Collected data
= Beginning of Section =
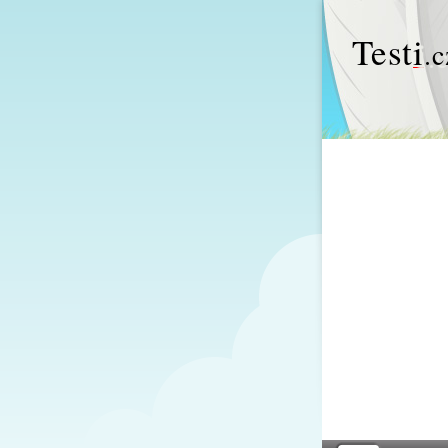
Test
i
.c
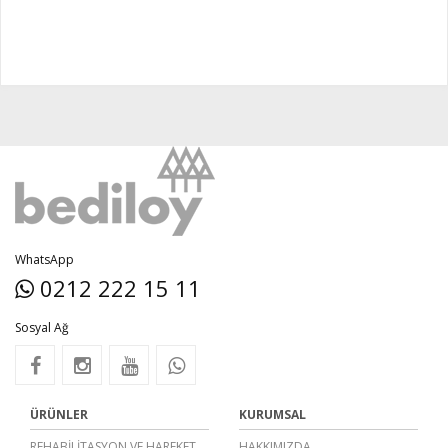
WhatsApp
0212 222 15 11
Sosyal Ağ
ÜRÜNLER
KURUMSAL
REHABİLİTASYON VE HAREKET
HAKKIMIZDA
= End of Section =
Copy every line of text in the listing verbatim, leaving out the pictures.

Test
i
.c
WhatsApp
0212 222 15 11
Sosyal Ağ
ÜRÜNLER
KURUMSAL
REHABİLİTASYON VE HAREKET
HAKKIMIZDA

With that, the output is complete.